The longevity and robustness of automobiles and the long-term wellbeing of its occupants is dependent mainly on the chassis of a vehicle. In the last decade, on an average the time spent in commuting has gone up between 20 to 40 % on inner city roads and expressways. The traffic patterns, impatience of drivers, driving habits, and the quality of roads influences ride comfort and reliability of a vehicle.
The ‘g-levels’ of acceleration passed on to the driver and occupants at different driving speeds is dependent on the weight distribution of vehicle, steering, suspension, wheels, the body type and systems’ calibration of the vehicle. With an emphasis on low carbon footprint and better fuel efficiency, these sub-systems have evolved to become lighter, have better integrated controls with increased electronics and software that provides good flexibility and ride comfort.
Innovations in steering systems from the basic manual to electro-hydraulic to electric power assist have enhanced comfort through lower steering effort, resulting in reduced driver fatigue, improved driving confidence due to better steering response and better manoeuvrability of the vehicle that reduces turning radius. The lower energy consumption and better energy management of steering systems have contributed towards better fuel efficiency.
Suspension systems play a primary role as they are the conduit to transferring road disturbances and loads to the occupants in a vehicle. Over the years, advances in technology have changed suspension systems from the basic spring and damper systems to electronically controlled dampers, active sensing systems, changing of the fluids inside the dampers that are nano-particle impregnated and controlled magnetically or electronically for dynamic damping, and the capability to change the stiffness and ride-comfort real-time by the driver, when a vehicle is being driven on-road or off-road. This flexibility in the suspension, either an active, passive and semi-active, enhances the adaptability of the chassis with body in white options, which in turn affects styling options, types of powertrain, manufacturability costs and overall carbon footprint and fuel efficiency of the vehicle.

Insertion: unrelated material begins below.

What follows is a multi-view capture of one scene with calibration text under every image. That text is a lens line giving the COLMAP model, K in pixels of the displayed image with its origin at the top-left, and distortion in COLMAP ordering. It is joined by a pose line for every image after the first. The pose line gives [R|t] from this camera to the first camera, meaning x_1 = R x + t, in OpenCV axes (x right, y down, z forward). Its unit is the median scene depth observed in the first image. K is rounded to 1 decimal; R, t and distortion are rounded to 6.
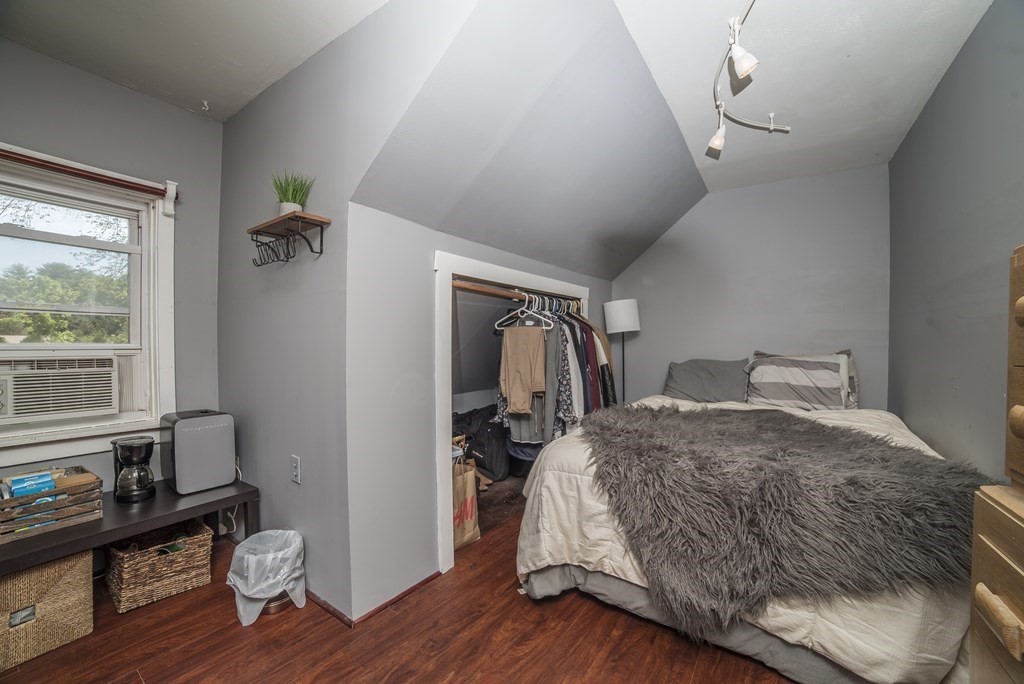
lens RADIAL K [[418.7, 0, 514.6], [0, 418.7, 347.4], [0, 0, 1]] dist [-0.109052, 0.040488]
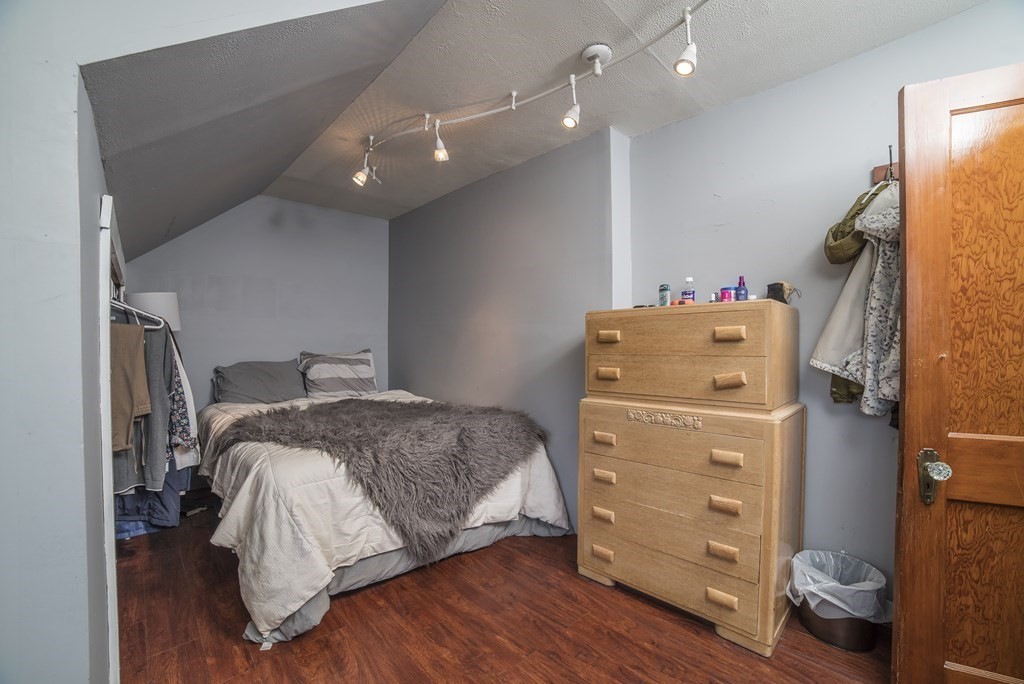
lens RADIAL K [[418.7, 0, 514.6], [0, 418.7, 347.4], [0, 0, 1]] dist [-0.109052, 0.040488]
pose [[0.206337, -0.014059, 0.978380, -0.705770], [0.013168, 0.999846, 0.011590, -0.015373], [-0.978392, 0.010491, 0.206491, 0.355625]]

The chassis forms the foundation of a vehicle that holds it all together. This contributes between 21 and 33 % of the weight of a vehicle. From the simple tubular frames in the early automotive days, it changed to sub-frames and inverted I-beams to modular and concentric honey-comb structures using composites and advanced materials that are huge weight-savers. The joining techniques and virtual engineering tools and processes have opened avenues in lightweighting and opportunity for different vehicle architectures with a multitude of powertrain options. Other components, including the axles, brakes, wheels and tyres, employ a diversity of materials that also have well-established performance requirements and manufacturing infrastructure.
The gap to achieve better fuel efficiency and reducing weight is due to inadequate manufacturing capacity that can produce high-integrity components. Though advanced lightweight materials can result in 10 to 70 % weight reduction, the lack of robust joining processes, especially between different types of materials, are yet to be developed for mass manufacturing at an affordable cost.
Chassis and the related systems have developed significantly to provide enough flexibility in vehicle design, manufacturing and powertrains. With the ever increasing demand for lighter weight systems and with the growth in innovations in different materials of the chassis, low carbon footprint and better fuel efficiency are better achieved today. The measure of success of a vehicle is determined intrinsically by the driving and riding comfort and its safety. For successful global deployment of vehicles, it is becoming an imperative to have real-time adaptive chassis systems that have plug-in modules suited for target markets and terrains for a long-term sustainability.